It is OK to be disappointed that we swung and missed on highly-rated prospects like Dickerson, Townley, Mahlmann, Sullivan, etc. this year. It would be great to keep the top prospects at home, and grab a possible game-changer like Dickerson (if he gains 20 lbs.), but it can be hard when lots of kids want to go away to school and there weren't on-campus visits this year. That disappointment, however, doesn't mean, at least to me, that 2021 was a disappointing class. Not at all. Our 18 HS commits have an average ranking of 87.09, with four 4* players and many high 3*s. We could have had a meaningfully higher ranking if we took 24 or 25 HS commits. But we took five transfers instead (who don't count in the class ranking). The transfers include two other HS 4*s and two other proven starters. What's not to like???
Our 2020 class averaged 85.80, and ranked marginally lower than 2021 even though it had 24 HS commits (not just 18). The 2019 class averaged 85.79 with 21 HS commits and 3 transfers (including MDT and St. Juste). Our 2018 class averaged 86.22 with 25 HS commits (no transfers). Our 2017 class, Fleck's transition class, averaged 83.24 with 25 HS commits (no transfers). On the numbers alone, and especially after giving credit to the five uncounted transfers, it appears that 2021 is far and away Fleck's best class on paper. It blows away every previous Fleck class. Could 2021 have been even better if every card fell into place? Sure. But that shouldn't detract from how good the 2021 class, including transfers, actually appears to be. As Fleck reaches higher up the recruiting food chain, he's going to have some disappointing public losses--but he's also having a number of real wins we haven't seen much of in the past.

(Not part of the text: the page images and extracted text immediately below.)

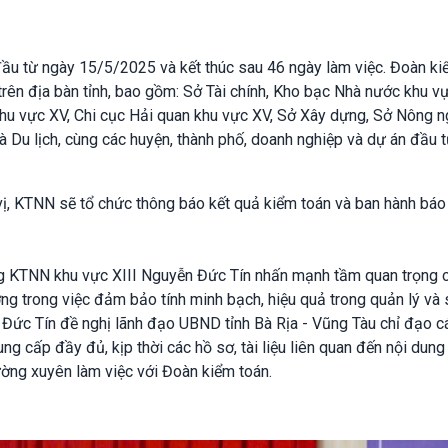
 đầu từ ngày 15/5/2025 và kết thúc sau 46 ngày làm việc. Đoàn ki
 trên địa bàn tỉnh, bao gồm: Sở Tài chính, Kho bạc Nhà nước khu v
 khu vực XV, Chi cục Hải quan khu vực XV, Sở Xây dựng, Sở Nông n
à Du lịch, cùng các huyện, thành phố, doanh nghiệp và dự án đầu 
 vị, KTNN sẽ tổ chức thông báo kết quả kiểm toán và ban hành báo
ởng KTNN khu vực XIII Nguyễn Đức Tín nhấn mạnh tầm quan trọng 
ng trong việc đảm bảo tính minh bạch, hiệu quả trong quản lý và
Đức Tín đề nghị lãnh đạo UBND tỉnh Bà Rịa - Vũng Tàu chỉ đạo c
ng cấp đầy đủ, kịp thời các hồ sơ, tài liệu liên quan đến nội dung
ường xuyên làm việc với Đoàn kiểm toán.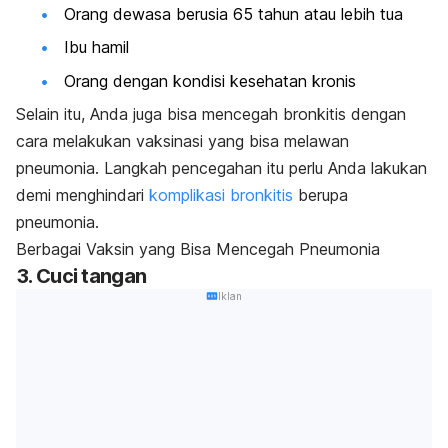
Orang dewasa berusia 65 tahun atau lebih tua
Ibu hamil
Orang dengan kondisi kesehatan kronis
Selain itu, Anda juga bisa mencegah bronkitis dengan
cara melakukan vaksinasi yang bisa melawan
pneumonia. Langkah pencegahan itu perlu Anda lakukan
demi menghindari
komplikasi bronkitis
berupa
pneumonia.
Berbagai Vaksin yang Bisa Mencegah Pneumonia
3. Cuci tangan
Iklan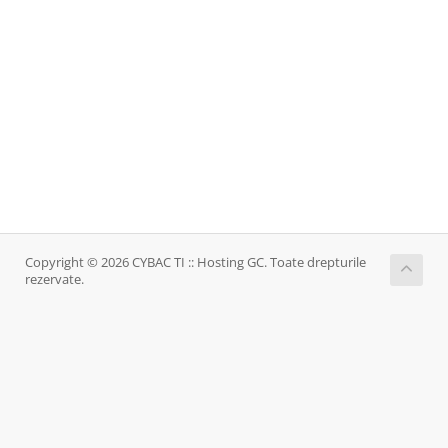
Copyright © 2026 CYBAC TI :: Hosting GC. Toate drepturile
rezervate.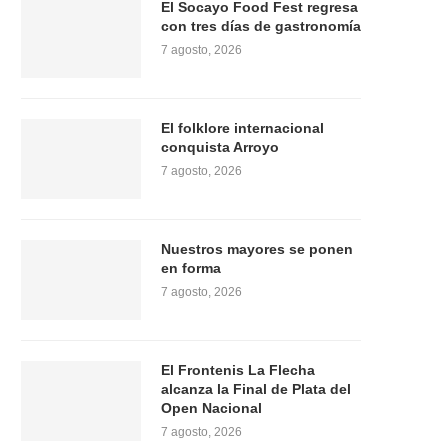
El Socayo Food Fest regresa
con tres días de gastronomía
7 agosto, 2026
El folklore internacional
conquista Arroyo
7 agosto, 2026
Nuestros mayores se ponen
en forma
7 agosto, 2026
El Frontenis La Flecha
alcanza la Final de Plata del
Open Nacional
7 agosto, 2026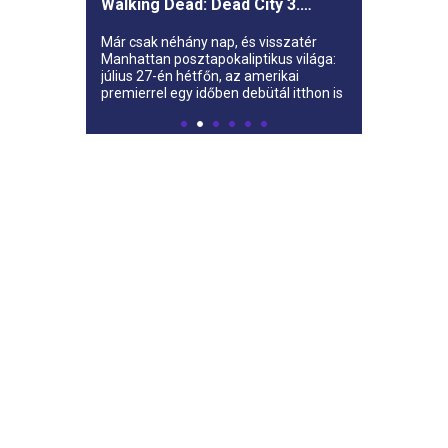
Walking Dead: Dead City 3.
évada az AMC-re
Már csak néhány nap, és visszatér
Manhattan posztapokaliptikus világa:
július 27-én hétfőn, az amerikai
premierrel egy időben debütál itthon is
az AMC-n a The Walking Dead: Dead
City harmadik évada.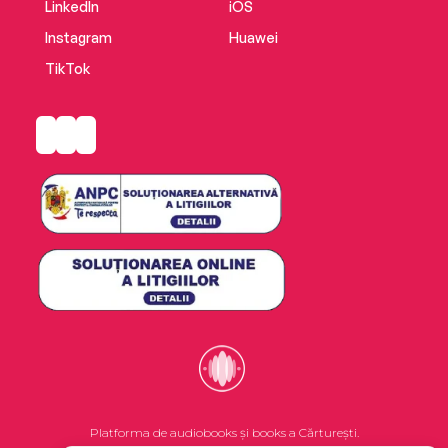
LinkedIn
iOS
Instagram
Huawei
TikTok
Platforma de audiobooks și books a Cărturești.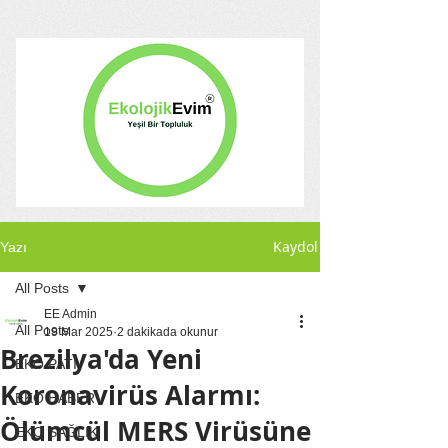
Kaydol
Yazı
All Posts
EE Admin
All Posts
19 Mar 2025
2 dakikada okunur
Brezilya'da Yeni
EKO PATİ
Koronavirüs Alarmı:
EKO HABER
Ölümcül MERS Virüsüne
EKO SAĞLIK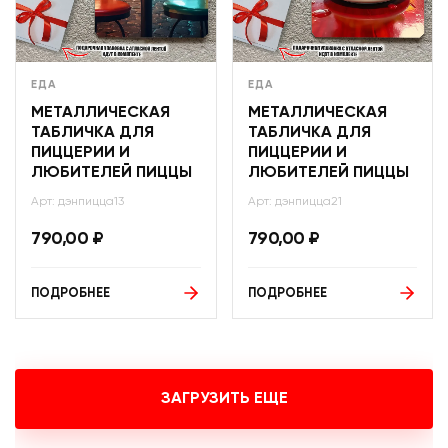
ЕДА
ЕДА
МЕТАЛЛИЧЕСКАЯ
МЕТАЛЛИЧЕСКАЯ
ТАБЛИЧКА ДЛЯ
ТАБЛИЧКА ДЛЯ
ПИЦЦЕРИИ И
ПИЦЦЕРИИ И
ЛЮБИТЕЛЕЙ ПИЦЦЫ
ЛЮБИТЕЛЕЙ ПИЦЦЫ
Арт: дэнпицца13
Арт: дэнпицца21
790,00
₽
790,00
₽
ПОДРОБНЕЕ
ПОДРОБНЕЕ
ЗАГРУЗИТЬ ЕЩЕ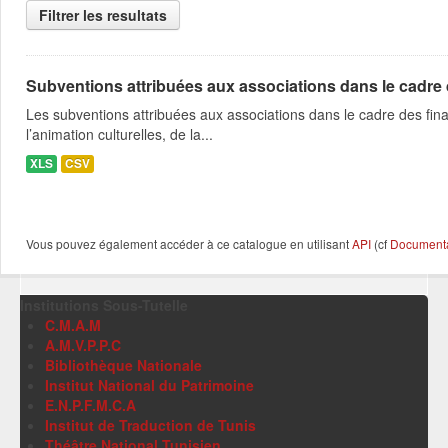
Filtrer les resultats
Subventions attribuées aux associations dans le cadre
Les subventions attribuées aux associations dans le cadre des fina
l’animation culturelles, de la...
XLS
CSV
Vous pouvez également accéder à ce catalogue en utilisant
API
(cf
Documentat
Institutions Sous-Tutelle
C.M.A.M
A.M.V.P.P.C
Bibliothèque Nationale
Institut National du Patrimoine
E.N.P.F.M.C.A
Institut de Traduction de Tunis
Théâtre National Tunisien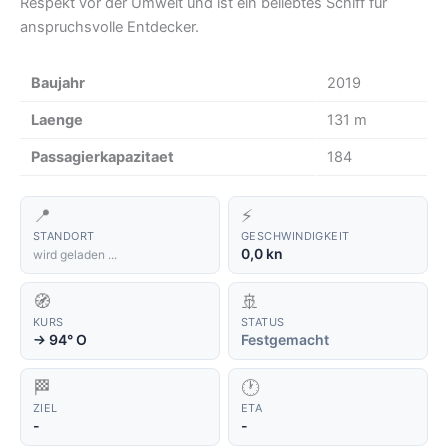
Respekt vor der Umwelt und ist ein beliebtes Schiff für
anspruchsvolle Entdecker.
Baujahr
2019
Laenge
131 m
Passagierkapazitaet
184
📍
⚡
STANDORT
GESCHWINDIGKEIT
0,0 kn
wird geladen ...
🧭
🚢
KURS
STATUS
94° O
Festgemacht
↑
🏁
🕐
ZIEL
ETA
-
-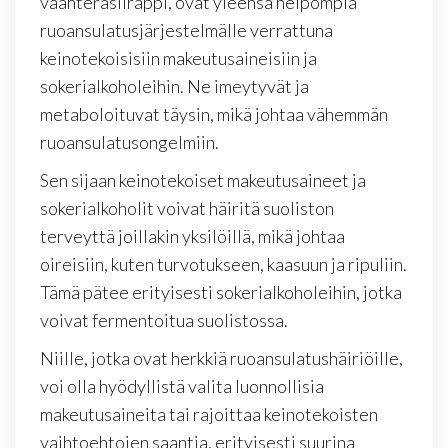
vaahterasiirappi, ovat yleensä helpompia
ruoansulatusjärjestelmälle verrattuna
keinotekoisisiin makeutusaineisiin ja
sokerialkoholeihin. Ne imeytyvät ja
metaboloituvat täysin, mikä johtaa vähemmän
ruoansulatusongelmiin.
Sen sijaan keinotekoiset makeutusaineet ja
sokerialkoholit voivat häiritä suoliston
terveyttä joillakin yksilöillä, mikä johtaa
oireisiin, kuten turvotukseen, kaasuun ja ripuliin.
Tämä pätee erityisesti sokerialkoholeihin, jotka
voivat fermentoitua suolistossa.
Niille, jotka ovat herkkiä ruoansulatushäiriöille,
voi olla hyödyllistä valita luonnollisia
makeutusaineita tai rajoittaa keinotekoisten
vaihtoehtojen saantia, erityisesti suurina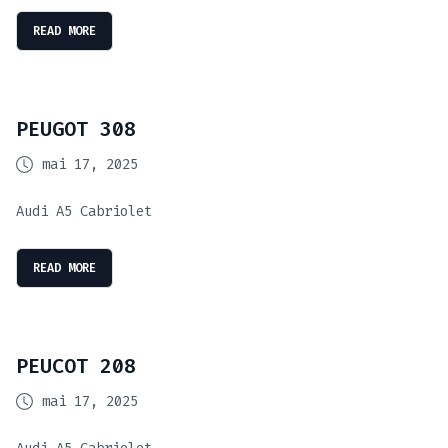
READ MORE
PEUGOT 308
mai 17, 2025
Audi A5 Cabriolet
READ MORE
PEUCOT 208
mai 17, 2025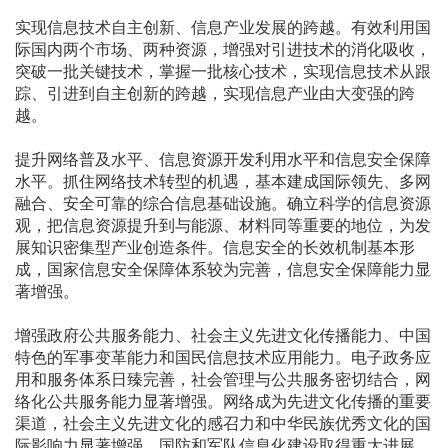
实现信息技术自主创新、信息产业发展的跨越。有效利用国
际国内两个市场、两种资源，增强对引进技术的消化吸收，
突破一批关键技术，掌握一批核心技术，实现信息技术从跟
踪、引进到自主创新的跨越，实现信息产业由大变强的跨
越。
提升网络普及水平、信息资源开发利用水平和信息安全保障
水平。抓住网络技术转型的机遇，基本建成国际领先、多网
融合、安全可靠的综合信息基础设施。确立科学的信息资源
观，把信息资源提升到与能源、材料同等重要的地位，为发
展知识密集型产业创造条件。信息安全的长效机制基本形
成，国家信息安全保障体系较为完善，信息安全保障能力显
著增强。
增强政府公共服务能力、社会主义先进文化传播能力、中国
特色的军事变革能力和国民信息技术应用能力。电子政务应
用和服务体系日臻完善，社会管理与公共服务密切结合，网
络化公共服务能力显著增强。网络成为先进文化传播的重要
渠道，社会主义先进文化的感召力和中华民族优秀文化的国
际影响力显著增强。国防和军队信息化建设取得重大进展，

Finally, as has been hashed out on this page before, the bedrock foundation of a team like the Gophers, and even some true impact players, come from the ranks of players who are not as highly rated out of HS but have great development potential (which some coaches, like Fleck, have a knack for identifying). Our "low-rated" 2017 transition class (83.24 average) did manage to produce Andries, CAB, Paulson, JMS, Mo!, Tanner, Mafe and Otomewo--who have given the Gophers a lot of quality starts and wins. I'll gladly take the top-rated kids we can get who truly want to play for the Gophers, over higher-rated ones who for a variety of reasons clearly don't want to play here. So, granted, 2021 isn't the kind of class that is going to turn us into like a top-tier B1G team from a "recruiting numbers" standpoint, but it actually is a big advancement over what we have been producing in recruitment. College football is tough. The Gophers aren't in a position to suddenly leapfrog over 20 teams in recruiting. Our gains are likely to be steady and incremental. It's a process.